What little energy is needed for pumping could also be supplied in-situ from solar power. What about solar thermal driving turbines or steam engines? This has the disadvantage of requiring high-pressure pipes. Solar Stirling?
An even better idea: if possible, use tides to fill the normal-conentration seawater tank at a higher elevation, and let water flow naturally downstream. Use the same tidal basin to generate the process electricity. This would require a lot more infrastructure investment up-front, but that would pay off in the form of much lower expenses for inputs afterwards.
I'd rather the community/polity got a grant so that boy could be engaged in an activity with greater economic leverage. Or better still, be in school.
Such infrastructure would be in the "hand-up, not hand-out" category to me. Also, the availability of fresh water on industrial scales would be an economic enabler in itself.
I remember when they won a province wide business plan contest in Vancouver, BC, and it was noted that a key reason they won (the 100k prize) was that they had an engineering review indicating their process was feasible.
I think I might just have to try it out at home sometime.
Anyone know what would make a good salt bridge that's semi permeable to na/cl (or how to treat the polystyrene)?
Would an U shaped jello mixed with acid/base work?
I'm reminded of the setup at Chena Hot Springs Resort (east of Fairbanks, Alaska), where the temperature difference between a hot spring and a normal stream, is used to run an air conditioner that keeps the interior of an "ice museum" frozen year-round. It's a very different process, of course, but it seems to me to involve similar thinking.

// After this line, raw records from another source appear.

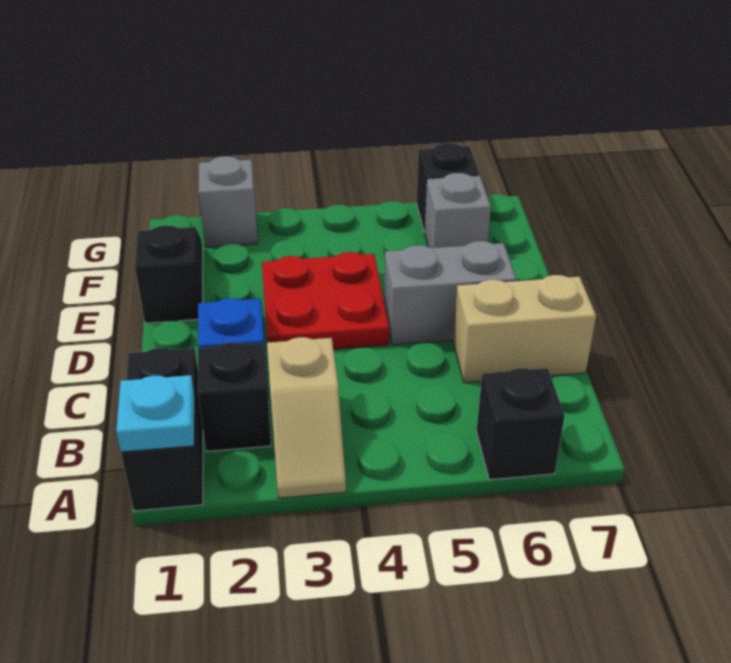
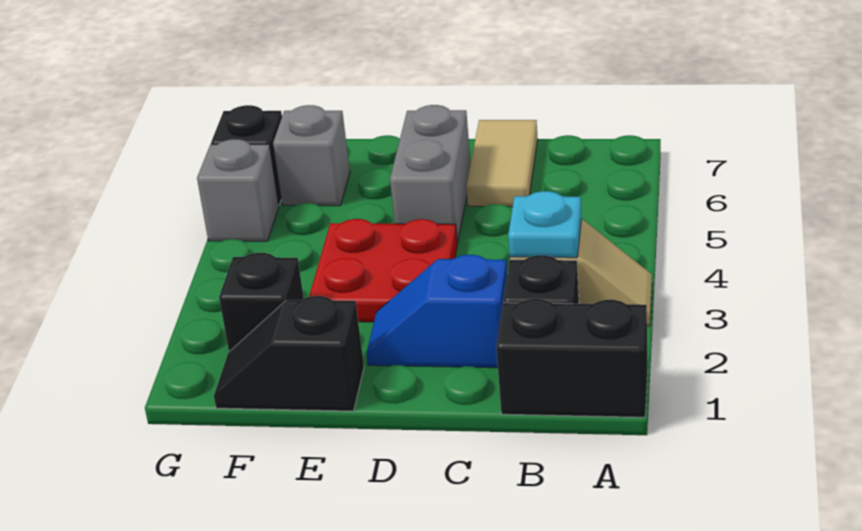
cyan plate A1 level 2 -> cyan plate B3 level 2
black brick A6 level 1 -> black brick F2 level 1
tan brick C6:C7 level 1 -> tan tile C6:C7 level 1
grey brick G2 level 1 -> grey brick G5 level 1

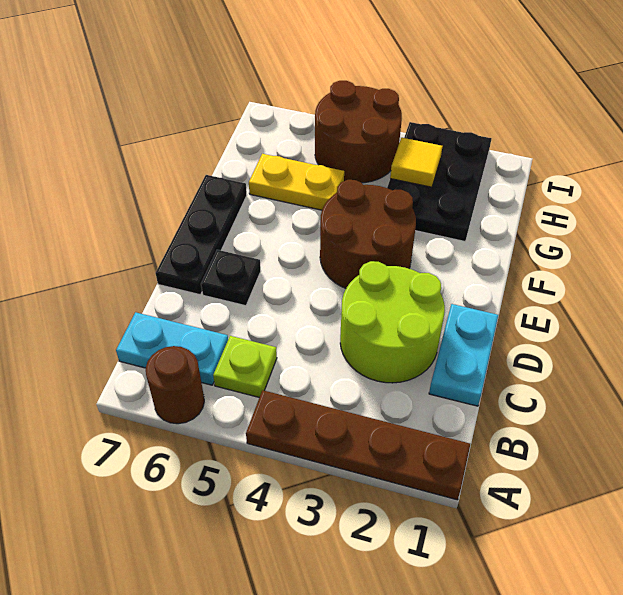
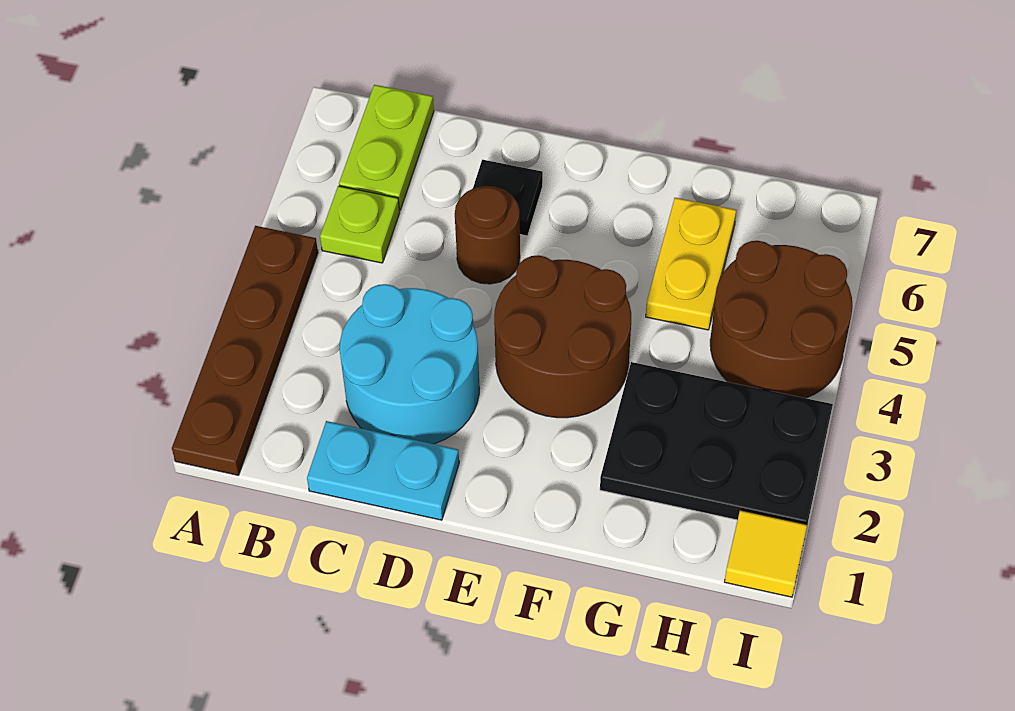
brown round brick A6 level 1 -> brown round brick D5 level 1
cyan plate B6:B7 level 1 -> lime plate B6:B7 level 1
lime round brick C2:D3 level 1 -> cyan round brick C2:D3 level 1
black plate D7:F7 level 1 -> none
yellow tile H3 level 2 -> yellow tile I1 level 1

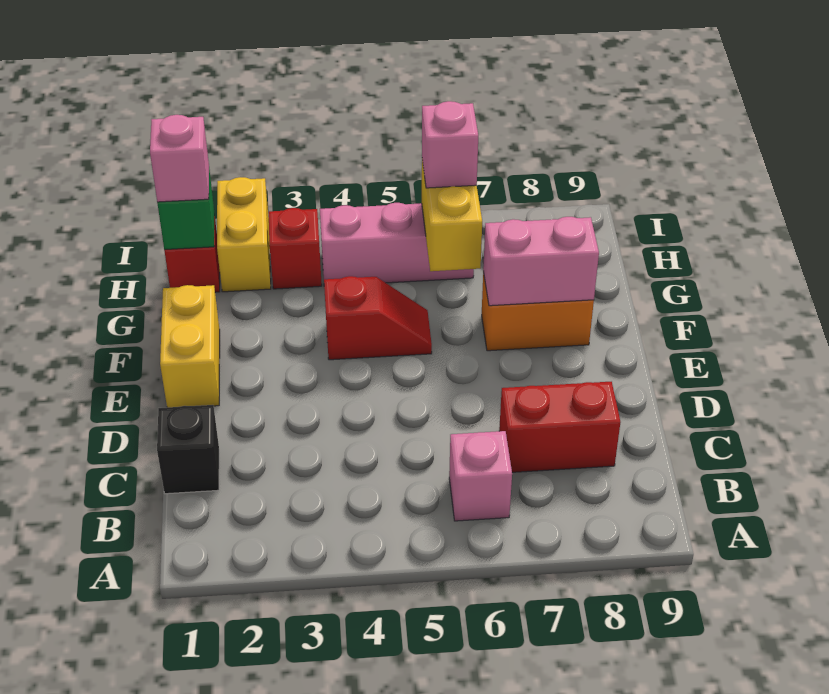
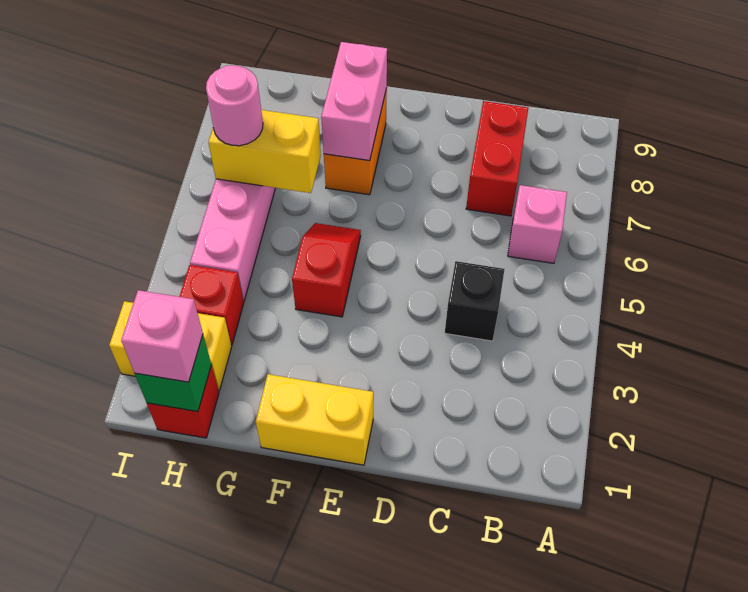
black brick C1 level 1 -> black brick C4 level 1
pink brick H6 level 3 -> pink round brick H6 level 3

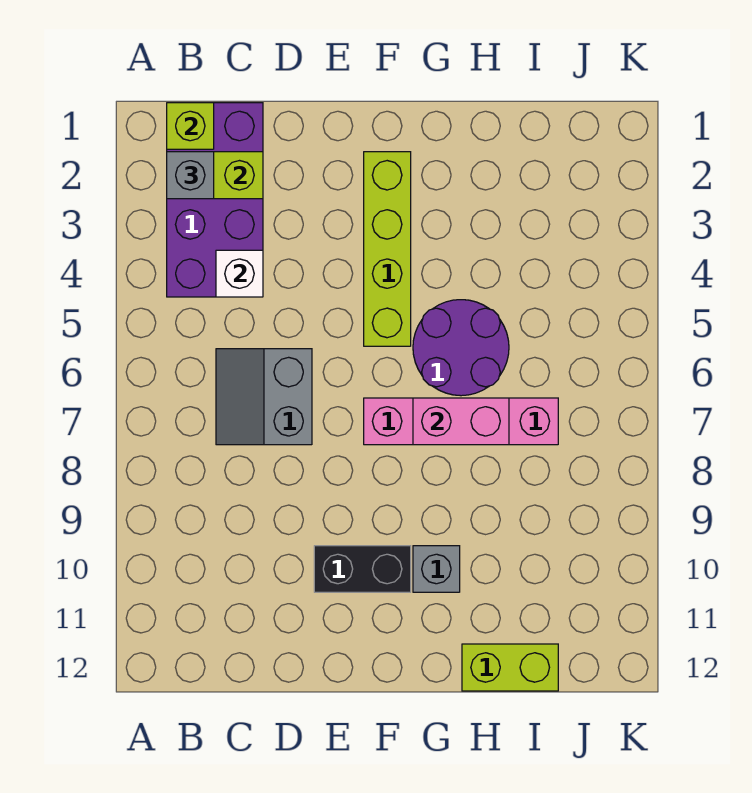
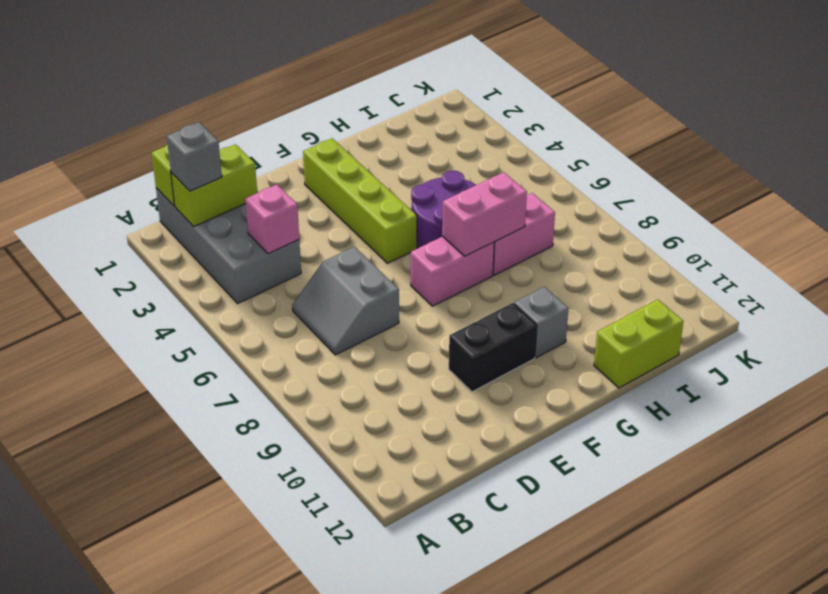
purple brick B1:C4 level 1 -> grey brick B1:C4 level 1
white brick C4 level 2 -> pink brick C4 level 2

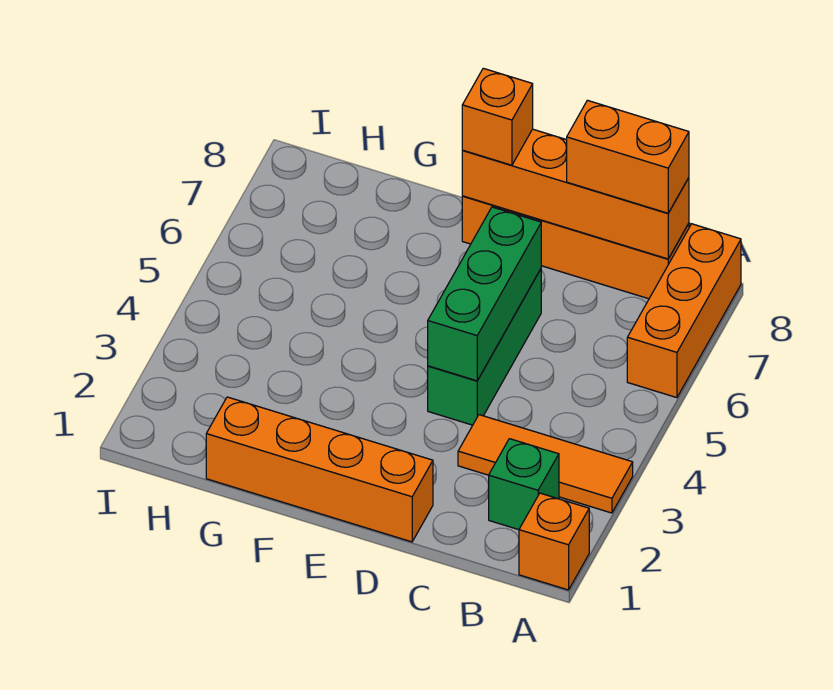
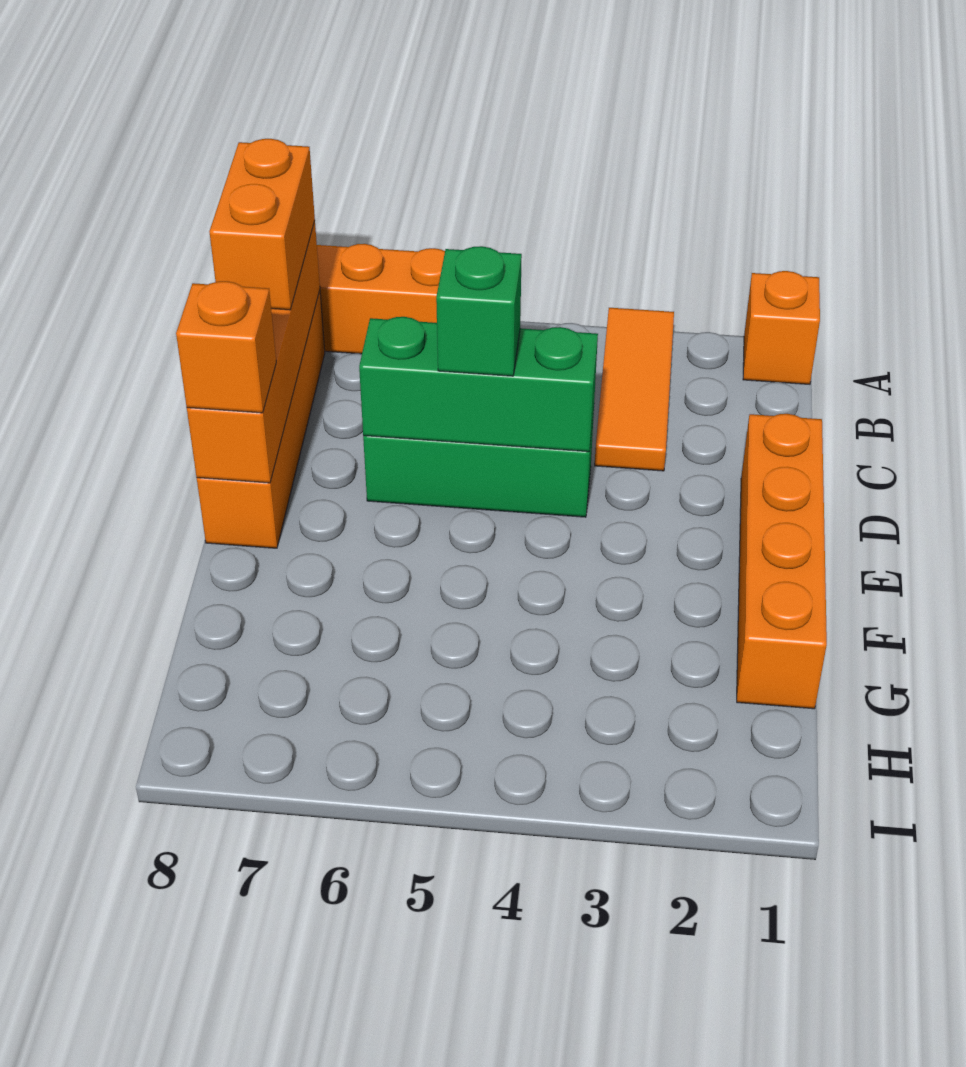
green brick B2 level 1 -> green brick D5 level 3

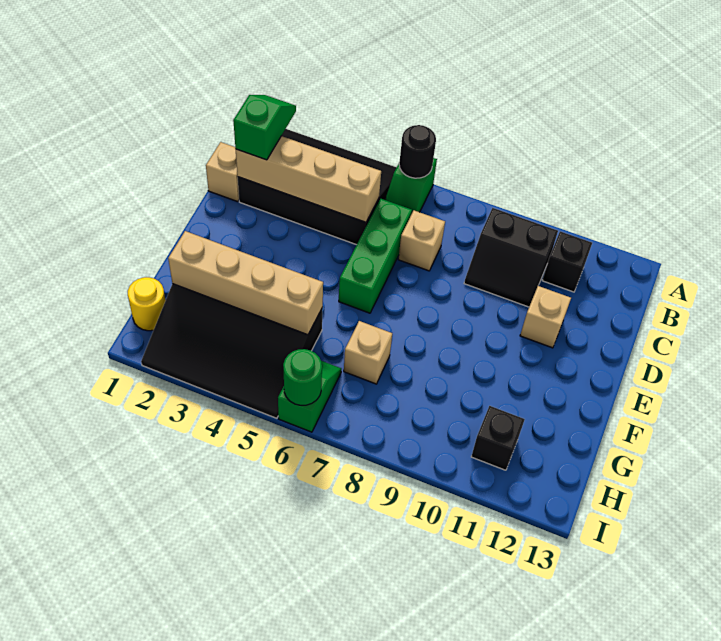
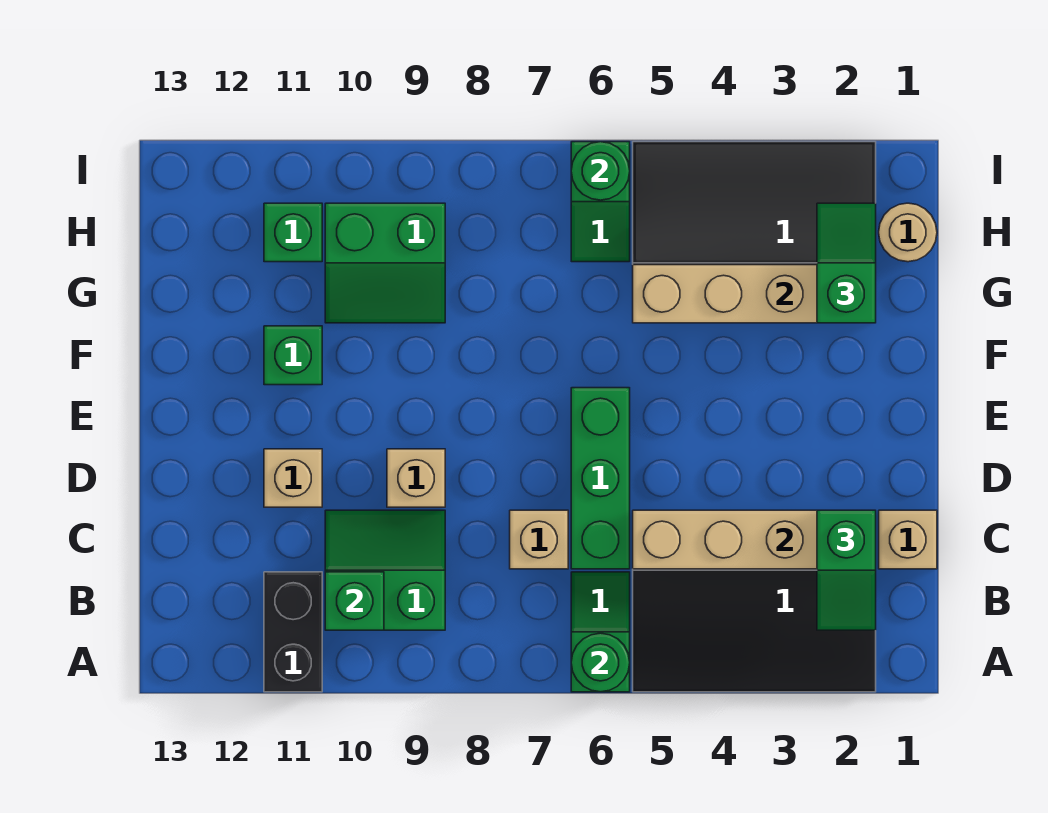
black round brick A6 level 2 -> green round brick A6 level 2
black slope B9:C10 level 1 top B -> green slope B9:C10 level 1 top B
none -> green brick B10 level 2
black brick B11 level 1 -> black brick A11:B11 level 1
none -> green brick F11 level 1
none -> green slope G2:H2 level 3 top G
tan brick G7 level 1 -> tan brick D9 level 1
none -> green slope G9:H10 level 1 top H
yellow round brick H1 level 1 -> tan round brick H1 level 1
black brick H11 level 1 -> green brick H11 level 1

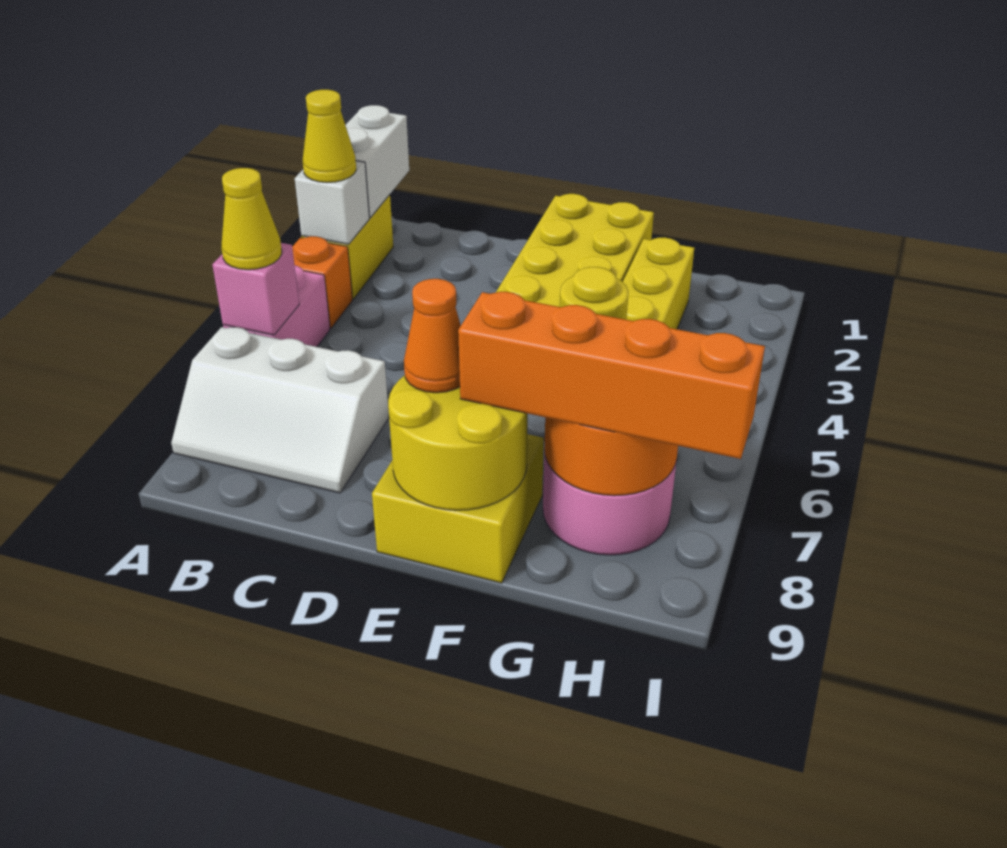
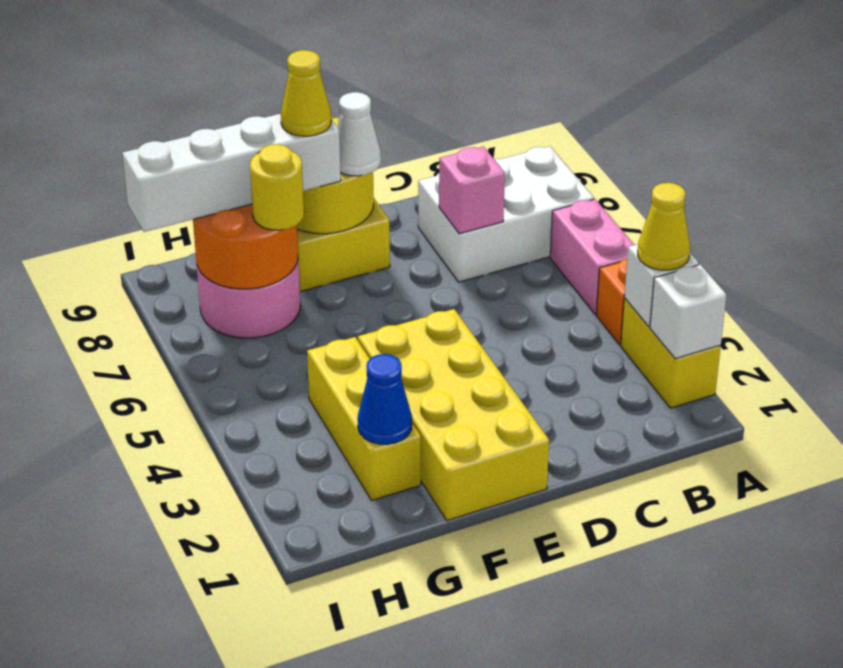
white brick A1:A2 level 2 -> white brick A2 level 2
pink brick A6 level 2 -> pink brick C7 level 2
yellow cone A6 level 3 -> yellow cone F8 level 4
white slope A7:C8 level 1 top 7 -> white brick A7:C8 level 1
orange cone E8 level 3 -> white cone E8 level 3
orange brick F8:I8 level 3 -> white brick F8:I8 level 3
none -> blue cone G2 level 2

The "cleaner" streams are heavily charged with ions - the high-sodium stream with chlorine, the high-chlorine with sodium. It would probably take more energy to charge them higher than using "neutral" seawater.
An even better idea: if possible, use tides to fill the normal-conentration seawater tank at a higher elevation, and let water flow naturally downstream. Use the same tidal basin to generate the process electricity. This would require a lot more infrastructure investment up-front, but that would pay off in the form of much lower expenses for inputs afterwards.